Uyumsuz böcek tekniği (UBT) biyolojik mücadelede kullanılan başka bir tekniktir. Bu teknik ile birçok zararlı üzerinde çalişmalar yapılmıştır ve Wolbachia zararlı böceklerin kontrolü için potansiyel bir araç olarak dikkat çekmektedir [22] Bu tekniğin amacı; Wolbachia gibi simbiyontların neden olduğu sitoplazmik uyumsuzluğu kullanarak dişi böcekleri kısırlaştırma ve bunları doğaya salıvererek böceklerle mücadeleyi esas almaktadır. Salıverilmesi sonucunda Wolbachia paternal döllere aktarılamaz ve enfekteli böceklerle doğaya yerleşemez. Bu nedenle zararlı böceklerin popülasyonü baskı altına alınması için tekrar salıverilmesi gerekmektedır. Wolbachia bakteri türüne yaklaşık olarak böçeklerin % 20’sinde rastlanmaktadır [115]. Tarımsal zararlı böceklere karşı uygulanan uyumsuz böcek tekniği başarılı sonuçlar vermiştir. Depolanmış ürün zararlısı olan Cadra (Ephestia) cautella (Walker) ve Rhogaletis cerasi bu teknikle mücadelesinde başarılı olunan örneklerdir [70-72]. 48

Artropoda üyelerine ait üreme sistemlerinde simbiyont bakterilerin varlığı tesbit edilmiştir. Türkiye’de S. granarius’da Wolbachia varlığına dair herhangi bir bulğuya rastlanmamıştır. Uyumsuz böcek tekniği (UBT) kapsamında Wolbachia gibi reprodaktif simbiyontlar kullanılarak S. granarius’un zararını ekonomik düzeyin altına indirecek çalışmalar yapılabileceği düşünülmektedir. Bu çalışmamızda S. granarius’da ve parazitoiti L. distinguendus’un endosimbiyontlarının belirlenmiştir. Üremeyi etkileyenlerin başında ise Wolbachia sp., Rickettsia sp., Spiroplasma sp., Cardinium sp., Hamiltonella sp., Arsenophonus sp. gelmektedır. Bu bakterilerin gerek konakçısı ile ilişkisi gerekse bu ilişkinin konakçısı ile mücadele için kullanılabilmesi nedeniyle, son yıllarda önemli çalışmaların konusu olmuştur [15-17]

Wolbachia ilk kez Hertig ve Wolbach tarafından C. pipientis türünde tesbit edilmiştir.
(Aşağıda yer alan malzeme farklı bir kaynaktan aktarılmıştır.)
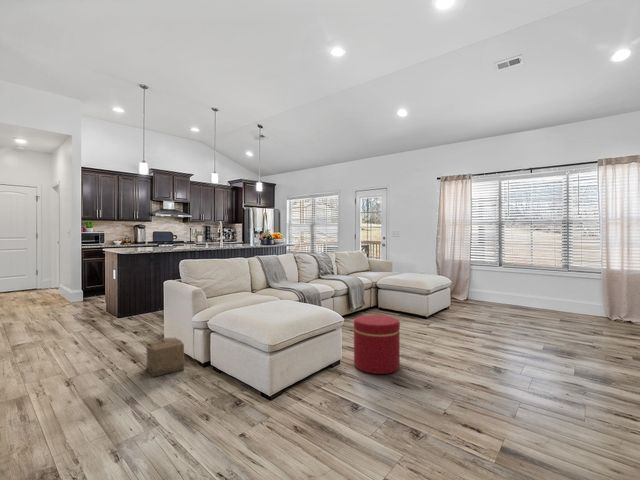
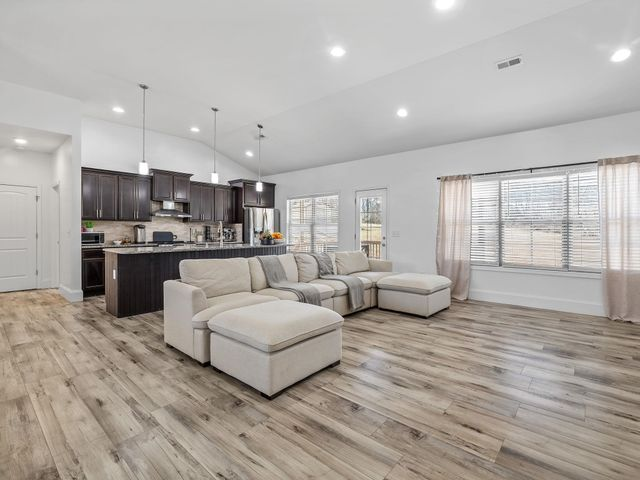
- ottoman [353,314,401,375]
- cardboard box [131,337,185,378]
Genel olarak konakcıların üreme ve somatik dokularında bulunmaktadır. Böcekler üzerinde yapılan çalişmaların % 20’den fazlasında Wolbachia baktrisinin varlığı tesbit edilmiştir. Bu sonuca göre wolbachia bakterisinin en yaygın endosimbiyont oduğunun göstergesidir [113-115]
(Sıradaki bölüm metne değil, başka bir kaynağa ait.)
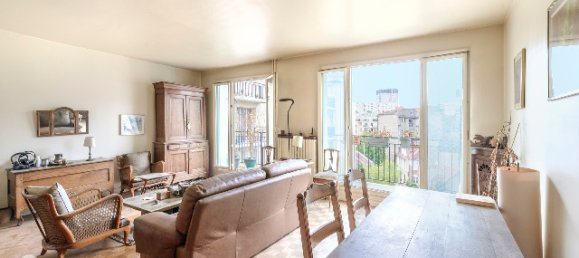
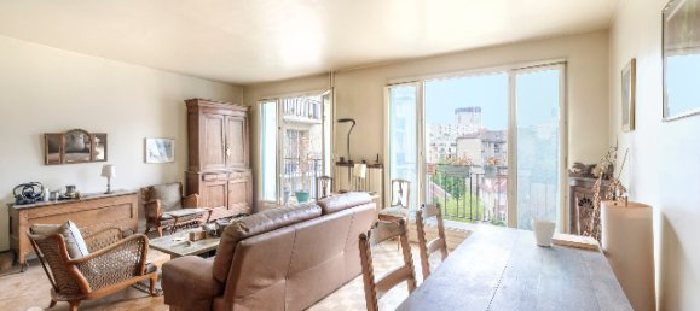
+ cup [530,217,557,247]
Heddi ve arkadaşları (1998) Sitophilus’un iki endosimbiyonta barındıgını göstermiştir: S. oryzea primer endosimbiyotiği (SOPE ve γ-Proteobacteria) ve Wolbachia SOPE büyük ölçüde dişi verimliliğini arttırmış ve larva gelişim zamanını azaltmıştır. Ayrıca SOPE konakçının uçuş kabıliyetini artırarak ve vitamin sağlayıcısını mümkün kılarak pirinç bitti popülasyonlarını davranışlarını etkilemiştir. Bu pestisit türlerinin kontrolü için kısır böcek teknikleri ve uyumsuz böcek tek gibi yeni yönetim metotları kabul edilebilir bir alternatıf sunar. Aynı zamanda depolanmış ürünlerde pestisit kontrolünün yenilikçi tekniklerinde endosimbiyontların potansiyel kullanımı dikkat çekmiştir ve gerçekte araştırılmamış olarak kalmaktadır. [132-134].
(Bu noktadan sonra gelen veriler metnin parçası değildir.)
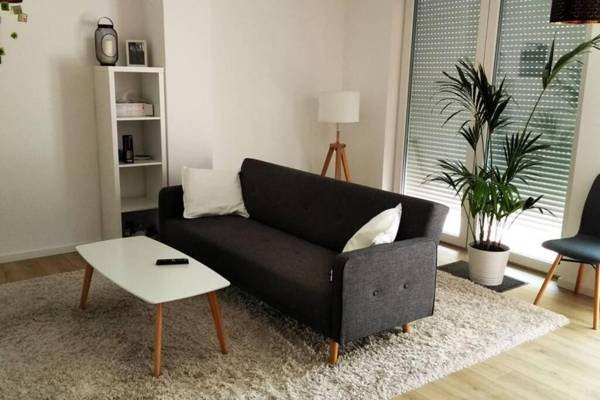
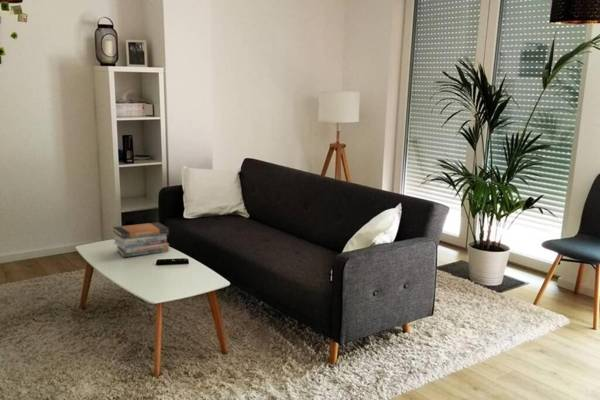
+ book stack [112,221,170,258]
Simbiyotik bakterilerin en önemli özellikleri konukçularının üreme davranışlarını temel alarak 4 şekilde etki etmesidir. Bunlar sitoplazmik uyumsuzluk, ii) feminizasyonu teşvik, iii) partenogenezisi teşvik, iv) erkek öldürücülüktür. Bu özeliklerinden dolayı böcek popülasyonlarının cinsiyet oranında değişikliğe, genetik popülasyon yapısına, üreme izolasyonuna, cinsel özelliklerin gelişimine ve hatta türleşmeye neden olmaktadırlar (93, 95, 99-103) Bu bilgiler ışığında simbiyontlar kullanılarak depo zararlıralana karşı biyolojik mücadele çalışması yapılabileceği düşünülmektedir. 49

Wolbachia enfeksiyonları, sivrisineklerle taşınan insan hastalıklarını yok etmede kullanılmaya başlanmıştır. Bu hastalığı durduran Wolbachia enfekte olan sivrisineklerin, enfektesiz popülasyonları yerini alması ile başarılmaktadır. Bu işlem sitoplazmik uyumsuzluk konukcu canlılığı veya döl verimini azaltılması gibi özellikleri ile yapılmaktadır. Bu işlemi, Hoffmann ve Turelli (2015), insektisitlere karşı dirençli böcek popülasyonlarına Wolbachia enfekteli bireyleri katmak ve yaymak suretiyle yapılan bir yaklaşım olarak özetlemektedirler. Kean et al. (2015) Wolbachia gibi endosimbiyotik bakterilerin kullanımı ile sivrisinekler tarafından arbovirüs taşınmasının bozulmasında etkili olduğunu ortaya koymuştur. Sonuç olarak stratejik vektör kontrol için paratransgenesis ve entomopatojen fungusların kullanılabileceğini ileri sürmüşlerdir.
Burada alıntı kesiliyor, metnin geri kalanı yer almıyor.